The FAL’s current cutting-edge research is based around three key pillars: neuroinflammation, the liver and biomaterials. Here, we explain the FAL’s research into neuroinflammation and how it aims to replace the use of animals in research into this area.
Neuroinflammation
Inflammation underpins a large majority of the chronic diseases affecting humans, including diabetes, heart disease and arthritis.
Neuroinflammation specifically plays a key part in diseases such as Parkinson’s, Alzheimer’s and dementia. Within the brain, there are three main types of cells: neurones, astrocytes and microglia.

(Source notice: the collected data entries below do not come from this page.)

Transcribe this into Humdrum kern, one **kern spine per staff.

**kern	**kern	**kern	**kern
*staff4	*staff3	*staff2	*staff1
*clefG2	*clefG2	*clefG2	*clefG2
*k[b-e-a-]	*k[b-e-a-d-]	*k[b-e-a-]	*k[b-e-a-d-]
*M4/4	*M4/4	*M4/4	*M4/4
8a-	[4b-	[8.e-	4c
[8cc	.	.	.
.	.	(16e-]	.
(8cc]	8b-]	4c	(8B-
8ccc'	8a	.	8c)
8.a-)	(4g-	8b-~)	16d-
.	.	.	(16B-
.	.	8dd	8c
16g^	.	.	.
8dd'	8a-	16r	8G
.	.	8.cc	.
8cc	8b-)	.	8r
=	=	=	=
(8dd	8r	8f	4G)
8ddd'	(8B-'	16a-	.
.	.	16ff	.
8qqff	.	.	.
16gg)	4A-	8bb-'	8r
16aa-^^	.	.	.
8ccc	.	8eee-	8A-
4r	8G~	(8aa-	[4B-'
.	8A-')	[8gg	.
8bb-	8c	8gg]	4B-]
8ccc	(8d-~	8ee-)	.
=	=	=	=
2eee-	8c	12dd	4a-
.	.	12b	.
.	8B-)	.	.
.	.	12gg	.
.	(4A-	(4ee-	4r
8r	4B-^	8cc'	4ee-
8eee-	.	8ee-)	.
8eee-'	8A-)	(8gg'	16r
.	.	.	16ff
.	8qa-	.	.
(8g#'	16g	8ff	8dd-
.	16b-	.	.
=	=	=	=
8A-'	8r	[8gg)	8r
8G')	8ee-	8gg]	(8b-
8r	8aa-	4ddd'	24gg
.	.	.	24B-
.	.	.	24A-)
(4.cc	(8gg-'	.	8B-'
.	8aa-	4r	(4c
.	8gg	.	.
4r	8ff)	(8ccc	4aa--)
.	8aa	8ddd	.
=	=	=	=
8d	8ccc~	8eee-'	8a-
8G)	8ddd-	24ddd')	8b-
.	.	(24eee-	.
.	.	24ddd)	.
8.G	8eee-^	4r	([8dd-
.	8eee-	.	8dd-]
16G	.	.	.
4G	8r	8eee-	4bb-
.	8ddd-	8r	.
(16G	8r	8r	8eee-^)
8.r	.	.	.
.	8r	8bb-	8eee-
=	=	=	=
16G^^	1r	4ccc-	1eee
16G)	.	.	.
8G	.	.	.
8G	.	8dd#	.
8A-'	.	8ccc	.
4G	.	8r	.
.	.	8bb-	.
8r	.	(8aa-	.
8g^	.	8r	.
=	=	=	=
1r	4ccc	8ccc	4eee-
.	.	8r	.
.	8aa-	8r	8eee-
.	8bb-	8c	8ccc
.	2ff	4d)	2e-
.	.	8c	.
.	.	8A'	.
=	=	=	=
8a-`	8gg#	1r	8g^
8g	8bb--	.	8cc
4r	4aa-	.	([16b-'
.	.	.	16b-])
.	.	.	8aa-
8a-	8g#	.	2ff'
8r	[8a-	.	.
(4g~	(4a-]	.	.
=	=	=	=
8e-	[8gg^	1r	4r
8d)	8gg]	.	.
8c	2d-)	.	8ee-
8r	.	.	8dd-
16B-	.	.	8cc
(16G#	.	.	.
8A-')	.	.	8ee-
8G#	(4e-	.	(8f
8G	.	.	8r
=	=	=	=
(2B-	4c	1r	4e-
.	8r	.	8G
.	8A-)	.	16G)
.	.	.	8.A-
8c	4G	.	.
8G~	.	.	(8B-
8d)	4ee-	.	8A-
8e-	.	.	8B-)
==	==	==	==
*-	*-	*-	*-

The FAL’s interest in neuroinflammation is driven by the significant influence it has on human health. The FAL’s scientists are building human-based models to allow them to figure out how and why neuroinflammation occurs with the ultimate aim of developing new treatments.
The FAL is conducting this research using induced pluripotent stem cells – stem cells which can be turned into cells such as neurones, astrocytes and microglia that can be combined to create a mini organ. The scientists also work on proteins with pre-identified drug targets that have shown promise at phase I and II trials for conditions such as Parkinson’s. One of these proteins is Neurr1 – a nuclear receptor that controls gene expression (switches genes on or off) and may influence the development of neuroinflammation and neurodegenerative disease.
Recreating this kind of inflammation is a challenge in animal models, as they do not respond in the same way as humans. Indeed, for these complex human diseases, which are influenced by a combination of a number of risk factors, the failure to translate outcomes from animal to human trials is well-documented.